Magnesium sulfate is one of the most reflexly ordered electrolyte replacement in ICU, as well as found in many over the counter multi-vitamin bottles. Patients with MG should not be a part of an electrolyte protocol in ICU.
Patients in oncology service/ICU may not be candidates of Programmed cell death 1 (PD-1) inhibitors. They can trigger autoimmune MG.
Many patients with MG have simultaneous cardiac diseases. All beta-blockers and procainamide should be used with caution in these patients. These patients can be prescribed statins but with very close monitoring and watching risk/benefit ratio between cardiac and MG risks.
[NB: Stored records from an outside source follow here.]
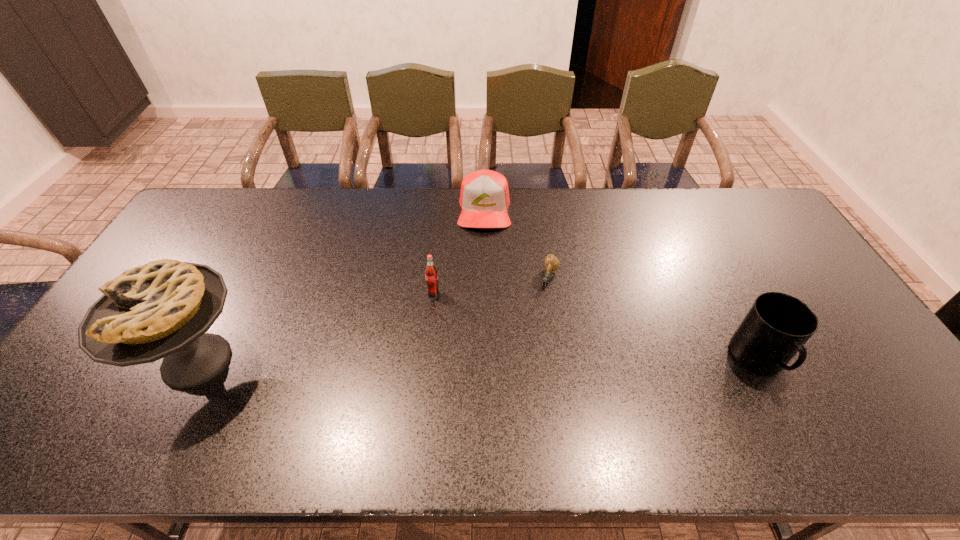
Find the location of `object that is at the far edge`. object that is at the far edge is located at coordinates [x=484, y=197].

Locate an element on the screen. pie situated at the near edge is located at coordinates coord(163,309).

Image resolution: width=960 pixels, height=540 pixels. I want to click on mug that is positioned at the near edge, so click(x=776, y=327).

I want to click on object located in the left edge section of the desktop, so click(x=163, y=309).

The width and height of the screenshot is (960, 540). What are the coordinates of `object positioned at the near left corner` in the screenshot? It's located at (163, 309).

In the image, there is a desktop. Identify the location of vacant space at the far edge. (441, 225).

This screenshot has width=960, height=540. In order to click on free space at the near edge of the desktop in this screenshot , I will do `click(209, 389)`.

This screenshot has width=960, height=540. In the image, there is a desktop. Identify the location of free space at the left edge. (174, 256).

Where is `vacant space at the right edge of the desktop`? vacant space at the right edge of the desktop is located at coordinates (785, 240).

You are a GUI agent. You are given a task and a screenshot of the screen. Output one action in this format:
    pyautogui.click(x=<x>, y=<y>)
    Task: Click on the vacant area at the near right corner
    This screenshot has width=960, height=540.
    Given the screenshot: What is the action you would take?
    (904, 406)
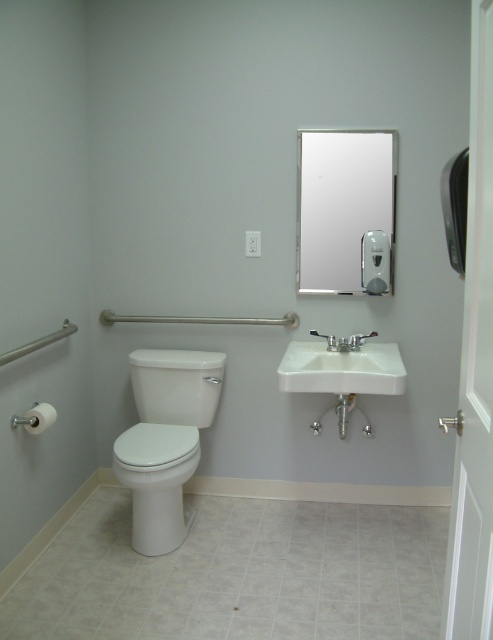
You are a home inspector checking the bathroom layout. You need to ensure that the clear glass mirror at upper center is properly installed above the white ceramic sink at center. According to the image, is the mirror positioned correctly?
1. A Ahmed, Z Simmons. Drugs Which May Exacerbate or Induce Myasthenia Gravis: A Clinician's Guide. The Internet Journal of Neurology. 2008 Volume 10 Number
2. Mehrizi M, Fontem RF, Gearhart TR, Pascuzzi RM. Medications and Myasthenia Gravis (A Reference for Health Care Professionals), Indiana University School of Medicine (Department of Neurology), 2012.
3. Dillon FX. Anesthesia issues in the perioperative management of myasthenia gravis. Semin Neurol 2004; 24:83.
4. Khalid R, Ibad A, Thompson PD. Statins and Myasthenia Gravis. Muscle Nerve 2016; 54:509.